Commémorer 14-18, c’est rendre la parole aux soldats qui ont vécu cette guerre horrible, rendre la voix aux témoins, aujourd’hui tous disparus, de cette boucherie ignoble. Ecoutons cette lettre d’un soldat du 21ème bataillon de chasseurs à pied adressée à ses parents. J’ouvre les guillemets : « Ma chère mère, […] Par quel miracle suis-je sorti de cet enfer ? Je me demande encore bien des fois s’il est vrai que je suis encore vivant. Nous sommes montés mille deux cents et nous sommes redescendus trois cents ; pourquoi suis-je de ces trois cents qui ont eu la chance de s’en tirer ? J’ai peur ; à chaque minute, pendant ces huit longs jours, j’ai cru ma dernière heure arrivée. […] Oui, ma chère mère, nous avons beaucoup souffert et personne ne pourra jamais savoir par quelles souffrances horribles nous avons passé. Huit jours sans boire et presque sans manger, huit jours à vivre au milieu d’un charnier humain, couchant au milieu des cadavres, marchant sur nos camarades tombés la veille […] Nous avons tous bien vieilli, ma chère mère, et pour beaucoup, les cheveux grisonnants seront la marque éternelle des souffrances endurées ; et je suis de ceux-là… »

Il y a tout dans cette lettre : la peur, l’effroi, l’horreur, l’inhumanité du combat et le miracle d’en être sorti vivant, mais à quel prix, au prix d’un traumatisme pour le restant de ses jours.

TRAVAIL À RÉALISER:
**A.** Répondez aux questions suivantes sur l'extrait consacré à 14-18 :
(i) À quel bataillon appartenait le soldat qui a écrit la lettre ?
(ii) Sur les mille deux cents hommes montés, combien sont redescendus ?
(iii) D'après la dernière phrase, à quel prix le soldat est-il sorti vivant ?
**B.** Poursuivez l'extrait consacré à 14-18 à partir de sa dernière phrase, dans le même ton.

CONTENU DES DONNÉES:
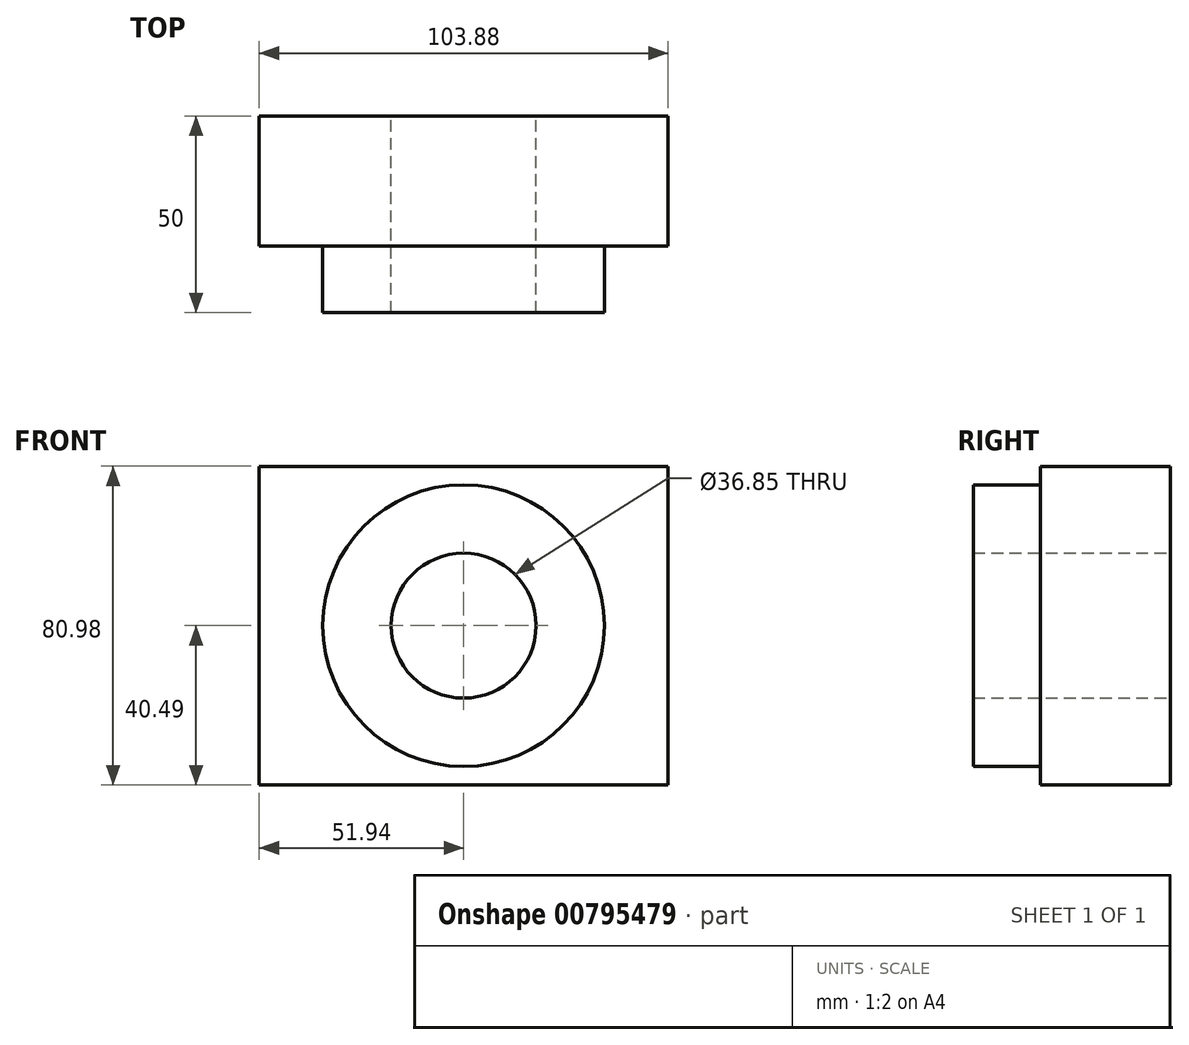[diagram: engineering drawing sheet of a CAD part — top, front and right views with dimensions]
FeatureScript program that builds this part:
annotation { "Feature Type Name" : "Feature", "Feature Type Description" : "" }
export const myFeature = defineFeature(function(context is Context, id is Id, definition is map)
    precondition{}
    {
        {
            var Q0;
            Q0=qCreatedBy(makeId("Front.planeOp"),FACE);
            var sketch = newSketch(context, id + "F0", { "sketchPlane" : qUnion([Q0])});
            skLineSegment(sketch, "E0.bottom", {"start": v(-51.94, 40.49) * mm, "end": v(51.94, 40.49) * mm});
            skLineSegment(sketch, "E0.top", {"start": v(-51.94, -40.49) * mm, "end": v(51.94, -40.49) * mm});
            skLineSegment(sketch, "E0.left", {"start": v(-51.94, 40.49) * mm, "end": v(-51.94, -40.49) * mm});
            skLineSegment(sketch, "E0.right", {"start": v(51.94, 40.49) * mm, "end": v(51.94, -40.49) * mm});
            skPoint(sketch, "E0.middle", {"position": v(0, 0) * mm});
            skCircle(sketch, "E1", {"center": v(0, 0) * mm, "radius": 35.78 * mm});
            skCircle(sketch, "E2", {"center": v(0, 0) * mm, "radius": 18.42 * mm});
            skSolve(sketch);
        }
        {
            var Q0;
            Q0=makeQuery(id+"F0.imprint","IMPRINT",FACE,{"disambiguationData":[TD([[makeQuery(id+"F0.imprint","IMPRINT",EDGE,{"derivedFrom":sQuery(id+"F0.wireOp",EDGE,"E1")}),1.0]])]});
            extrude(context, id + "F1", {"entities" : qUnion([Q0]), "depth" : 25 * mm, "offsetDistance" : 25 * mm, "hasSecondDirection" : true, "secondDirectionOppositeDirection" : true, "secondDirectionDepth" : 25 * mm});
        }
        {
            var Q0;
            Q0 = qSketchRegion(id + "F0", true);
            extrude(context, id + "F2", {"entities" : qUnion([Q0]), "operationType" : NewBodyOperationType.ADD, "depth" : 8 * mm, "offsetDistance" : 25 * mm, "hasSecondDirection" : true, "secondDirectionOppositeDirection" : true, "secondDirectionDepth" : 25 * mm});
        }
    });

RÉPONSES DANS L'ORDRE:
**A.**
(i) Au 21e bataillon de chasseurs à pied.
(ii) Trois cents.
(iii) Au prix d'un traumatisme pour le restant de ses jours.

**B.**
A ces combats s’ajoute la vie, ou plutôt la survie, dans les tranchées. Les mots de ce capitaine de la 52ème Division d’Infanterie sont terribles, crus, sidérants, mais il faut néanmoins les écouter, même s’ils font froid dans le dos :  « 2 Juin. – Ce que je vois est affreux. Les cadavres sont légion ; ils ne se comptent plus ; on marche sur les morts.

Des mains, des jambes, des têtes et des cuisses coupées émergent de la boue et on est contraint de patauger là-dedans, car c’est encore dans ce méchant fossé à moitié comblé par endroits qu’on peut espérer se dissimuler un peu. Ici, un soldat est tombé à genoux ; il bouche le passage ; on lui grimpe sur le dos pour avancer, à force de passer sur lui, on a usé ses vêtements, on marche sur sa peau. »

Le cauchemar pour ces soldats ne s’arrêtera pas à ce 11 novembre 1918, quand l’armistice sera enfin signé. Car ils seront marqués à vie, tout comme du côté allemand d’ailleurs, avec ce sentiment identique d’horreur, d’impuissance, d’avoir été de la chair à canon, tout simplement.

Jamais les combats n’ont été aussi violents, aussi barbares, car jamais la brutalité n’avait atteint une telle intensité. Les hommes sont dépassés par les armes qu’ils fabriquent, par la première industrialisation d’un conflit. Et ce cauchemar va se répandre dans la société comme une trainée de poudre et un refoulé que personne ne veut voir : les gueules cassées, de retour du front, une partie du visage en moins. A ce moment-là, les Français vont comprendre la nature de cette guerre effroyable et cela va être un choc psychologique et collectif.

A la lecture des témoignages, comment ne pas s’étonner non plus que le sort des fusillés pour l’exemple n’ait toujours pas fait l’objet d’une réconciliation nationale d’ensemble ? Cela concerne 650 à 700 soldats, qui pour la plupart, n’étaient ni lâches, ni traîtres, mais pétrifiés et détruits psychologiquement par la violence des combats. Une réhabilitation au cas par cas est difficile à envisager dans la mesure où 20% des dossiers ont, un siècle après, disparu.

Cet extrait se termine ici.